● **Entries supplied**:
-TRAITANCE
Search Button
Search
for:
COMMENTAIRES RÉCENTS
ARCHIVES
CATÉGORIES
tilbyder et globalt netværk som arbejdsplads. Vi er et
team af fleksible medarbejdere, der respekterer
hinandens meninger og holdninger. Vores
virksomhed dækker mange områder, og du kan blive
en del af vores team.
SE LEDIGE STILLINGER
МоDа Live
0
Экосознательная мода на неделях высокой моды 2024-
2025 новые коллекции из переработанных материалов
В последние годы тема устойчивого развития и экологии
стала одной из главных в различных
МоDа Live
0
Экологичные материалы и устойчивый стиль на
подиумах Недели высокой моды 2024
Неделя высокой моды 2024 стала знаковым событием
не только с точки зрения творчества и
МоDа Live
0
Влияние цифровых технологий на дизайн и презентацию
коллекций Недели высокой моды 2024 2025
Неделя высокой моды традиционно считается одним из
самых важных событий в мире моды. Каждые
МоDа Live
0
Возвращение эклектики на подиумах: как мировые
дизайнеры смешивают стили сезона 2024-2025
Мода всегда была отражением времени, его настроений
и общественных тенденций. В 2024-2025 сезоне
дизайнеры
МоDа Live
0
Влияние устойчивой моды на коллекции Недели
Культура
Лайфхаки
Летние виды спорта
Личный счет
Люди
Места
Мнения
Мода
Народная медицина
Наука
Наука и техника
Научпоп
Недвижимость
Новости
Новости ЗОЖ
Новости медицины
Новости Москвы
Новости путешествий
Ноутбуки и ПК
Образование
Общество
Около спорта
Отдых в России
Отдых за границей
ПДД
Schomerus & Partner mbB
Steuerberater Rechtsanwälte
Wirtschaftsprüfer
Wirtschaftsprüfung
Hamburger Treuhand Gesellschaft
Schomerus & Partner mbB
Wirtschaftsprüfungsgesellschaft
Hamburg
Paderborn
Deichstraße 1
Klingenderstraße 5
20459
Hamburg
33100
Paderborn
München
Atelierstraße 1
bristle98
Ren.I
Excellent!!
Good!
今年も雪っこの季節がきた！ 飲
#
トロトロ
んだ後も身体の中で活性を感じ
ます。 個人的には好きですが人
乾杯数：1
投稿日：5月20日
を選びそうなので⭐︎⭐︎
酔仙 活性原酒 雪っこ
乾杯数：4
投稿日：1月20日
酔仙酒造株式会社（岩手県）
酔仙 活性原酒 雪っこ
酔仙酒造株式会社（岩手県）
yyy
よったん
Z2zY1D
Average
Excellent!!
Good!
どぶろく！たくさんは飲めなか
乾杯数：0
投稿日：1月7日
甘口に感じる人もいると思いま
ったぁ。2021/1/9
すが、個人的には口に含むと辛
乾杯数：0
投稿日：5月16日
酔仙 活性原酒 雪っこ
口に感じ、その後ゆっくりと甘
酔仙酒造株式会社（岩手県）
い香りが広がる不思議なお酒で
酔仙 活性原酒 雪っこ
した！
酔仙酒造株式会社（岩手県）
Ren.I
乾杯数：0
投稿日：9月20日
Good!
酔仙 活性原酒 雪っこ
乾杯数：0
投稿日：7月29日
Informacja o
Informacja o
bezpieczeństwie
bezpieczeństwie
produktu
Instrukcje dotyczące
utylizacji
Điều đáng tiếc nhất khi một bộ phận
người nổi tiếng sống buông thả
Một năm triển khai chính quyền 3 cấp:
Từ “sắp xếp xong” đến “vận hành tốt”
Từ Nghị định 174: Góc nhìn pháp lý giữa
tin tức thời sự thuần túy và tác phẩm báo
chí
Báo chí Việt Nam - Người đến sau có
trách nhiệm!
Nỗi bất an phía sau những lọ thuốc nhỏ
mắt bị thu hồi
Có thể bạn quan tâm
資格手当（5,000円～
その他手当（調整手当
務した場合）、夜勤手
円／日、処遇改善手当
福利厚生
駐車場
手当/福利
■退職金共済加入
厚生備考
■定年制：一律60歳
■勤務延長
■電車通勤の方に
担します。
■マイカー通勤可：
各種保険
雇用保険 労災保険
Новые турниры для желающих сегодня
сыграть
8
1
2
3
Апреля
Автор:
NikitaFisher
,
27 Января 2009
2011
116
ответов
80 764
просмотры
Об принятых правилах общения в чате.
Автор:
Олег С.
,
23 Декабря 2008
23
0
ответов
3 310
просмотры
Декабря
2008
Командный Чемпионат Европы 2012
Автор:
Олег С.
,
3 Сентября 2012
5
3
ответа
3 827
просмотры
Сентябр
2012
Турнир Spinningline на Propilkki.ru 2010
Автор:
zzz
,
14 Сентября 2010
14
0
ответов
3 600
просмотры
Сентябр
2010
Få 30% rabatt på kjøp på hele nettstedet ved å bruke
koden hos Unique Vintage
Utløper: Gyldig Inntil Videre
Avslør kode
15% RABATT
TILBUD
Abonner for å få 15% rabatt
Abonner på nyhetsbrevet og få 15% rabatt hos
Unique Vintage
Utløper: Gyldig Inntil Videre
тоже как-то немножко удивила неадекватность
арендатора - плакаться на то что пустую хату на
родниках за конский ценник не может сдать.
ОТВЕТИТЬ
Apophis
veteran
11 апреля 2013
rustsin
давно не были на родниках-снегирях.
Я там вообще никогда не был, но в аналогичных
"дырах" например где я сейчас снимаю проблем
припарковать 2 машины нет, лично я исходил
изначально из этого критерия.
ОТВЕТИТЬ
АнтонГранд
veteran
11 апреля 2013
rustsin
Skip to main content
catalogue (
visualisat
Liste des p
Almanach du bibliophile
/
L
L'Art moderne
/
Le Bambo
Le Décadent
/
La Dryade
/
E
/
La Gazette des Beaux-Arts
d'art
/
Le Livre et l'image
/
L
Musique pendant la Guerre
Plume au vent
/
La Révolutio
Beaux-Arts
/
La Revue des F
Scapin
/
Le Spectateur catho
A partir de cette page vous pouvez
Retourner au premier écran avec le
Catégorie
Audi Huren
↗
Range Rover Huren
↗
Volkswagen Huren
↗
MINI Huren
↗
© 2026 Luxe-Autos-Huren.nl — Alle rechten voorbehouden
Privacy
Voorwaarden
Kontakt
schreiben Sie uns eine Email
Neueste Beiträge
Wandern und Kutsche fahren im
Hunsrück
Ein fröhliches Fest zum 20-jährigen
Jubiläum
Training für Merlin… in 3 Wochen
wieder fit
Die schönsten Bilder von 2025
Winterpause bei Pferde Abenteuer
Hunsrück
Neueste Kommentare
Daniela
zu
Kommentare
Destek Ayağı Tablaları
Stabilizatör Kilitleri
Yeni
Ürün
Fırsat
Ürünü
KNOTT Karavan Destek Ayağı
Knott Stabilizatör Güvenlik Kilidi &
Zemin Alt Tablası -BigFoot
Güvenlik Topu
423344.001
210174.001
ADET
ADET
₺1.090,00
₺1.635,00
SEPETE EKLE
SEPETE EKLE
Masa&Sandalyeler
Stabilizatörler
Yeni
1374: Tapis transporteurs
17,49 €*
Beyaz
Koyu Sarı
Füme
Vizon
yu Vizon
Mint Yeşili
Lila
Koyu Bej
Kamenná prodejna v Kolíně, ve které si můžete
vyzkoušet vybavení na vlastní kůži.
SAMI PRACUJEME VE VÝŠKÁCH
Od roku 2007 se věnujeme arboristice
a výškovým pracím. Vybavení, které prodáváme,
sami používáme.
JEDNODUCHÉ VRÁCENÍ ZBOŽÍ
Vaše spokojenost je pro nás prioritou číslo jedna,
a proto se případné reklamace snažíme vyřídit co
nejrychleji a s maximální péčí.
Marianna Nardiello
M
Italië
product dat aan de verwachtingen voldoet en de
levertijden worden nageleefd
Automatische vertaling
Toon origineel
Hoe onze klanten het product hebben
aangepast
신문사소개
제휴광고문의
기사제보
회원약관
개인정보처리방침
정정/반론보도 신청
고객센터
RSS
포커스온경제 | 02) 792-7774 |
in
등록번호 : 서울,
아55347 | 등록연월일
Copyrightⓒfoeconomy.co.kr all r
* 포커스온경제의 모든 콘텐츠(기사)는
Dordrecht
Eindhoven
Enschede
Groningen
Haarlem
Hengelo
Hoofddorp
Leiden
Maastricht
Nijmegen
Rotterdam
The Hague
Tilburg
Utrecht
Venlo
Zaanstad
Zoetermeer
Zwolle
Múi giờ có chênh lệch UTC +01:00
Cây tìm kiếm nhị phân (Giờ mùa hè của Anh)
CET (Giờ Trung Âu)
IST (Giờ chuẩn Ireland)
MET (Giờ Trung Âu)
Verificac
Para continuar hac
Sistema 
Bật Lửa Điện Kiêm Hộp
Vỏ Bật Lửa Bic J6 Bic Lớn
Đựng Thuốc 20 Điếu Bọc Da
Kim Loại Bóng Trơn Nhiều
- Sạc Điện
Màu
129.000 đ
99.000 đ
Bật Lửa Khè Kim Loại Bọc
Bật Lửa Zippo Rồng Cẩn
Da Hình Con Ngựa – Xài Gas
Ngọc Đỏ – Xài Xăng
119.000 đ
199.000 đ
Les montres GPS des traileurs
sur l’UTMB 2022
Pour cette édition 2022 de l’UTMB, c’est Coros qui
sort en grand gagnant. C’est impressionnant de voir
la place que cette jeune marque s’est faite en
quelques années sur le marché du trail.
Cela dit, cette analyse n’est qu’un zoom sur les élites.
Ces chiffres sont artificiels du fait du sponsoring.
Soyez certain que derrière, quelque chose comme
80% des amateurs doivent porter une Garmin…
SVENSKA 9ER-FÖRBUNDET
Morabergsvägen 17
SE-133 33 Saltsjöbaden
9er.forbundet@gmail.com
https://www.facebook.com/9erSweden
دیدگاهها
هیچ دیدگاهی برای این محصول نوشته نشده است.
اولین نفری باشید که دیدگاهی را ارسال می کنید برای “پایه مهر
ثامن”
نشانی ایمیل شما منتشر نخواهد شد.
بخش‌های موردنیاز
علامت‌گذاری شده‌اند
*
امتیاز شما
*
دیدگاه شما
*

● **What you will do**:
Render the data from its first line through the line containing "hinandens meninger og holdninger. Vores", inclusive, as a Markdown table with the columns Row and Line, numbering each line in order and leaving out any blank lines.

● **Solution to this task**:
| Row | Line |
|---|---|
| 1 | -TRAITANCE |
| 2 | Search Button |
| 3 | Search |
| 4 | for: |
| 5 | COMMENTAIRES RÉCENTS |
| 6 | ARCHIVES |
| 7 | CATÉGORIES |
| 8 | tilbyder et globalt netværk som arbejdsplads. Vi er et |
| 9 | team af fleksible medarbejdere, der respekterer |
| 10 | hinandens meninger og holdninger. Vores |